Se o ex-embaixador brasileiro, Carlos Alves de Souza Filho estivesse vivo hoje, talvez repetisse sua famosa frase, mas com uma vírgula de exasperação a mais:
“Le Brésil, Edgar, n’est vraiment pas un pays sérieux…" (O Brasil, Edgar, realmente não é um país sério).
E quanto a Charles de Gaulle, se de fato nunca a disse, talvez hoje o general francês, ao ver a cena institucional brasileira, fizesse uma pausa dramática, olhasse para o horizonte com seu ar solene e murmurasse algo como:
“Cela dépasse l’entendement” (Isso ultrapassa o entendimento).
Porque realmente - o que se vê hoje no Brasil é algo que desafia não só o entendimento, mas o senso de justiça, de proporção e de vergonha.
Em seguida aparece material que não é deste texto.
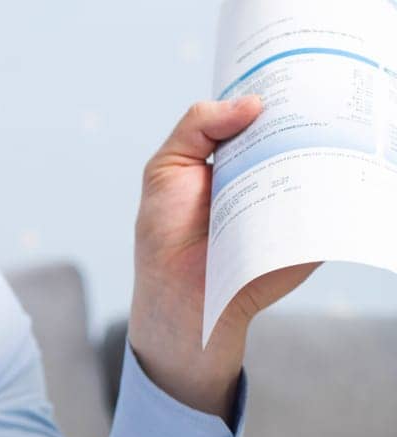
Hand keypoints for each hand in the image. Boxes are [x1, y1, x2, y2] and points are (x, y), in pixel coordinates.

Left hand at [128, 97, 317, 418]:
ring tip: (324, 130)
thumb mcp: (166, 167)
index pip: (268, 117)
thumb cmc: (165, 233)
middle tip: (314, 99)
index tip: (289, 79)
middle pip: (299, 134)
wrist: (179, 296)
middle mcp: (269, 174)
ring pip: (321, 163)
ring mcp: (291, 201)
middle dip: (304, 118)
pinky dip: (332, 185)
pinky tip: (329, 169)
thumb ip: (197, 126)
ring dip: (321, 147)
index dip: (278, 97)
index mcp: (238, 157)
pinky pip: (330, 202)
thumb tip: (252, 102)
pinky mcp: (307, 230)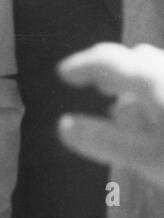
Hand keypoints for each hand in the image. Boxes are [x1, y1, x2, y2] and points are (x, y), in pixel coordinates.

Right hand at [58, 42, 163, 184]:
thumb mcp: (146, 157)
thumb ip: (104, 140)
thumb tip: (63, 125)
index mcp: (151, 80)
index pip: (109, 60)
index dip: (84, 64)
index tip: (64, 74)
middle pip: (138, 60)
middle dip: (115, 71)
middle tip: (98, 87)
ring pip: (157, 72)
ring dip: (137, 83)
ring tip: (125, 106)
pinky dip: (155, 94)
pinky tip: (154, 120)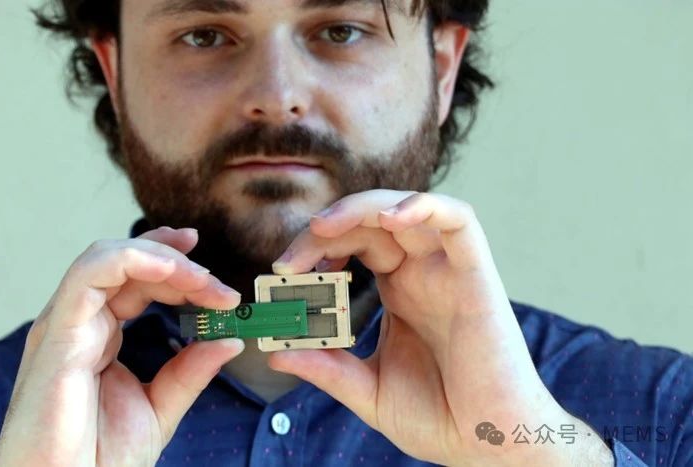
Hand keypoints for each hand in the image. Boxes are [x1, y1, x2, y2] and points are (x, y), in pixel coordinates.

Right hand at [0, 227, 243, 466]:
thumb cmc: (94, 459)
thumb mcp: (158, 408)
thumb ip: (190, 371)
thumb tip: (229, 341)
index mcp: (97, 335)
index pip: (132, 277)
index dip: (171, 262)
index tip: (212, 270)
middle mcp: (77, 323)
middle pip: (125, 262)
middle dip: (178, 262)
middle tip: (221, 287)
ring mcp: (64, 324)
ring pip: (107, 257)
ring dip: (162, 258)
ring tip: (204, 281)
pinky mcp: (58, 333)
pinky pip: (90, 275)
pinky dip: (132, 260)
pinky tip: (170, 271)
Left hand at [268, 190, 611, 465]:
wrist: (491, 447)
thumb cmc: (440, 418)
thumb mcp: (368, 392)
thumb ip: (327, 369)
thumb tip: (276, 353)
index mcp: (399, 293)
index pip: (353, 245)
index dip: (317, 247)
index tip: (284, 271)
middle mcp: (421, 275)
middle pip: (371, 223)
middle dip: (325, 230)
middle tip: (288, 260)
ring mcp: (448, 272)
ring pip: (408, 209)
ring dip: (361, 208)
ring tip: (323, 228)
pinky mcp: (477, 277)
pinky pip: (459, 222)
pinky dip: (425, 206)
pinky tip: (391, 217)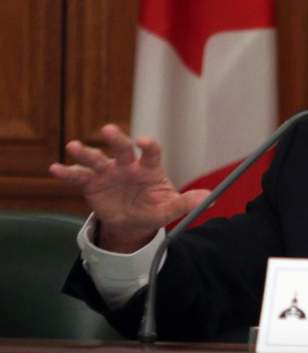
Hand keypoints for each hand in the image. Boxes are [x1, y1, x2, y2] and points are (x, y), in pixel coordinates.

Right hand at [48, 124, 209, 252]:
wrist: (132, 222)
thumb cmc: (153, 210)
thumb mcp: (169, 210)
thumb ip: (185, 203)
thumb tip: (208, 198)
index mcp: (149, 169)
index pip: (151, 153)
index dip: (148, 146)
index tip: (144, 142)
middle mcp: (127, 165)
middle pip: (122, 149)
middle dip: (116, 139)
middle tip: (110, 130)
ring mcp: (108, 172)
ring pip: (96, 159)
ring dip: (86, 153)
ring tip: (74, 147)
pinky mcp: (91, 183)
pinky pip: (78, 176)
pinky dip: (67, 172)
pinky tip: (55, 168)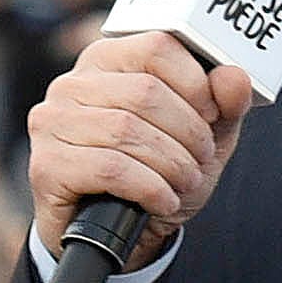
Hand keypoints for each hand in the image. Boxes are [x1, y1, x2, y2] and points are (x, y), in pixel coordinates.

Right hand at [26, 32, 253, 274]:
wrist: (116, 235)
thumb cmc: (155, 173)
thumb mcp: (201, 138)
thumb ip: (224, 105)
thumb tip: (234, 76)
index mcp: (107, 61)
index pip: (157, 47)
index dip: (195, 84)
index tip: (210, 115)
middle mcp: (71, 85)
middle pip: (146, 93)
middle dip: (188, 133)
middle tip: (200, 159)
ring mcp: (52, 124)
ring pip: (128, 131)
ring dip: (172, 164)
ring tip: (185, 182)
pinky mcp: (47, 166)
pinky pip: (111, 169)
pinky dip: (150, 188)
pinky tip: (163, 200)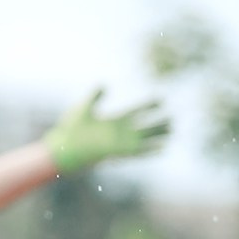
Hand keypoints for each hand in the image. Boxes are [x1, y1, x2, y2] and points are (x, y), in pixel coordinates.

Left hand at [44, 89, 169, 173]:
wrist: (65, 148)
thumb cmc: (71, 130)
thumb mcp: (83, 107)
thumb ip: (95, 96)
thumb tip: (104, 84)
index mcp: (113, 121)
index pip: (135, 111)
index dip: (148, 106)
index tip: (161, 99)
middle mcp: (119, 133)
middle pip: (144, 126)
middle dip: (158, 123)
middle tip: (173, 120)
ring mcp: (119, 143)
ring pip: (144, 139)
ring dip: (158, 136)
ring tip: (173, 133)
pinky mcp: (118, 153)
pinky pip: (138, 152)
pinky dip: (150, 151)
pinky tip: (162, 148)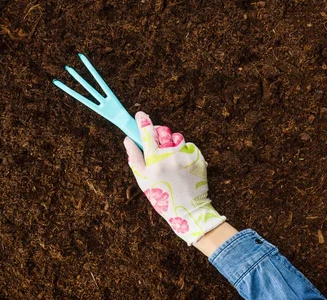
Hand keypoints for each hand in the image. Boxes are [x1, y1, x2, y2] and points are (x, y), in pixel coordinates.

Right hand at [123, 112, 225, 244]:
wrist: (188, 210)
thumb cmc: (161, 196)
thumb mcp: (143, 180)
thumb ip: (134, 158)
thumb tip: (128, 139)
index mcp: (155, 159)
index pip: (147, 132)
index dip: (142, 120)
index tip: (140, 115)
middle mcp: (171, 154)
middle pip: (162, 131)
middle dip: (158, 133)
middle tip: (156, 143)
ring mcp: (186, 155)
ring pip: (177, 137)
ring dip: (172, 143)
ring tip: (171, 159)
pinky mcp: (198, 158)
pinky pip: (189, 146)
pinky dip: (184, 151)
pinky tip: (182, 165)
A decisão do ministro Alexandre de Moraes de conceder prisão domiciliar ao acusado de mandar matar Marielle Franco - um crime político que chocou o país e o mundo - parece mais um roteiro saído de alguma distopia tropical. Um dos mandantes, segundo denúncia aceita pelo STF, vai cumprir “pena” em casa, com tornozeleira, alegando “alto risco cardiovascular”.
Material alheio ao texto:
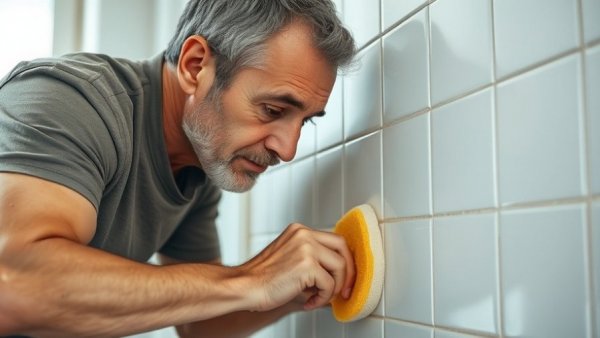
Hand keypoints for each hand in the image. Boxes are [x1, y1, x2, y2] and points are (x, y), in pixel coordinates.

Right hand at [238, 223, 354, 311]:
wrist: (245, 286)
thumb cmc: (262, 278)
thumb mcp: (289, 257)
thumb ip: (312, 259)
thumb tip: (337, 274)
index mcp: (299, 231)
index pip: (334, 239)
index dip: (344, 259)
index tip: (344, 277)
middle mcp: (304, 234)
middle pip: (342, 247)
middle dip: (348, 271)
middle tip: (345, 289)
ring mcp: (306, 248)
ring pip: (340, 267)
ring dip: (334, 288)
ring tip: (319, 298)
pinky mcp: (307, 265)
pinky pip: (329, 285)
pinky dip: (323, 298)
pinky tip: (309, 302)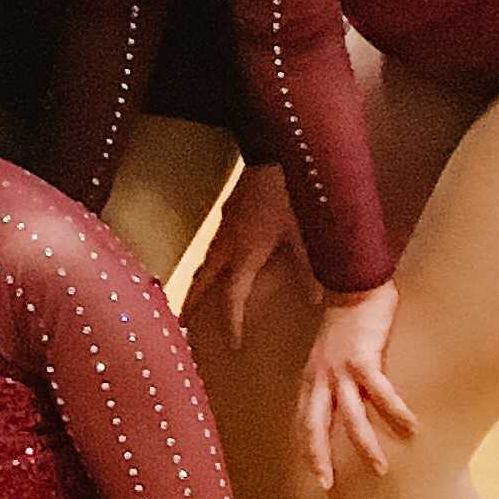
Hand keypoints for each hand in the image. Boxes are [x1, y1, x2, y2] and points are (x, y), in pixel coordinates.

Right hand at [184, 163, 306, 348]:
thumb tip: (317, 298)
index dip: (231, 322)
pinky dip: (207, 263)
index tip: (232, 345)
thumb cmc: (291, 194)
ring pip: (203, 263)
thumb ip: (308, 267)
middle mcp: (228, 244)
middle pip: (202, 281)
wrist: (274, 153)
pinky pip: (211, 246)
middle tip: (180, 326)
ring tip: (190, 300)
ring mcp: (223, 227)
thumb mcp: (306, 234)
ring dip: (196, 284)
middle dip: (192, 305)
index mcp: (245, 253)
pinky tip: (214, 263)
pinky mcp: (226, 213)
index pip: (232, 296)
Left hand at [299, 280, 416, 487]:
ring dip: (364, 443)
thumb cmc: (348, 324)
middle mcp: (319, 377)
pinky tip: (412, 427)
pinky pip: (379, 390)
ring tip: (380, 467)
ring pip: (348, 415)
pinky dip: (395, 410)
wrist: (354, 286)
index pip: (304, 422)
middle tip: (329, 486)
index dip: (308, 450)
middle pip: (314, 425)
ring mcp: (339, 369)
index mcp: (311, 379)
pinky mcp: (362, 357)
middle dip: (319, 457)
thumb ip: (336, 381)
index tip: (318, 476)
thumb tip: (347, 405)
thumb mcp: (331, 356)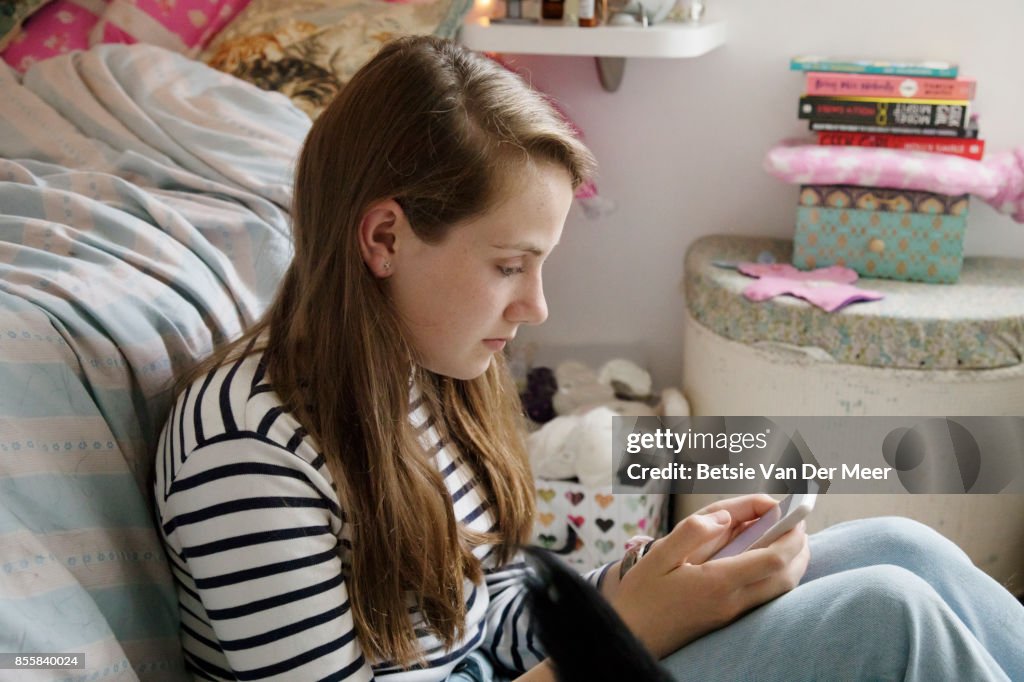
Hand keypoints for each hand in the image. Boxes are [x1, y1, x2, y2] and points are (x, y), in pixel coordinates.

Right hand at [611, 495, 809, 658]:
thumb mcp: (658, 555)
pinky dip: (778, 576)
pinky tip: (765, 559)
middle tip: (796, 522)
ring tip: (786, 537)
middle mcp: (732, 602)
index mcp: (717, 582)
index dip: (790, 535)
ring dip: (793, 563)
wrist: (633, 636)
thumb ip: (691, 532)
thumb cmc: (641, 595)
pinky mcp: (728, 620)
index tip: (793, 513)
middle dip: (800, 548)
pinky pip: (766, 597)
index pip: (772, 559)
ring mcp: (732, 614)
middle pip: (786, 577)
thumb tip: (725, 517)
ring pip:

A pergunta que não quer calar é: desde quando doença grave é salvo-conduto para assassinos políticos?
Moraes não apenas contrariou parecer da Procuradoria-Geral da República, que foi contra a prisão domiciliar, como o fez em silêncio ensurdecedor da própria esquerda institucional, da base de apoio ao governo, e - talvez mais gritante - dos movimentos que sempre disseram falar por Marielle.
O partido que por anos ergueu a bandeira do “Quem mandou matar Marielle?” agora se cala diante da decisão do ministro que manda o mandante para casa.
Cadê o discurso inflamado? Cadê a cobrança por justiça? Cadê o desconforto?
A suspeita que paira é cruel, mas inevitável:
Será que a indignação sempre teve lado? Será que Marielle foi transformada em símbolo apenas quando servia a certos fins políticos?
E as feministas da “sororidade interseccional antirracista democrática revolucionária”?
Nada a dizer sobre um assassino de uma mulher negra, periférica, lésbica e eleita, estar agora em casa, com televisão, piscina e cuidados médicos de excelência? Se fosse Bolsonaro o responsável pela liberação, já teriam feito passeata até em Genebra.
Nem uma linha do presidente. Nenhuma palavra de solidariedade. Nenhuma manifestação de incômodo com a decisão de Moraes.
Por que o silêncio? Por cálculo político? Por conveniência? Por medo de bater de frente com um STF que hoje é sócio do governo em várias decisões estratégicas?
O Supremo, que nos últimos anos tem se colocado como defensor da democracia, do Estado de Direito, da institucionalidade, agora tropeça em suas próprias decisões. Um tribunal que prende preventivamente por suspeita de golpe, mas libera o mandante de assassinato político com base num laudo médico, dá margem para o descrédito popular.
A montanha de contradições vai soterrando a confiança no Judiciário - e transformando o STF, especialmente na figura de Moraes, numa espécie de órgão legiferante e soberano, intocável, mas cada vez mais questionado.
No fim, se De Gaulle e Carlos Alves de Souza Filho vissem isso tudo, talvez se entreolhassem e concluíssem que o Brasil deixou de ser apenas um país não sério - e virou um país que perdeu o senso do ridículo, da justiça e da decência institucional.
Marielle virou estandarte, virou camiseta, virou slogan. Mas agora, com o corpo político de sua morte prestes a apodrecer no esquecimento seletivo da esquerda, a pergunta é outra:
Quem está enterrando Marielle de novo - e em nome de quê?
Porque justiça, definitivamente, não parece ser.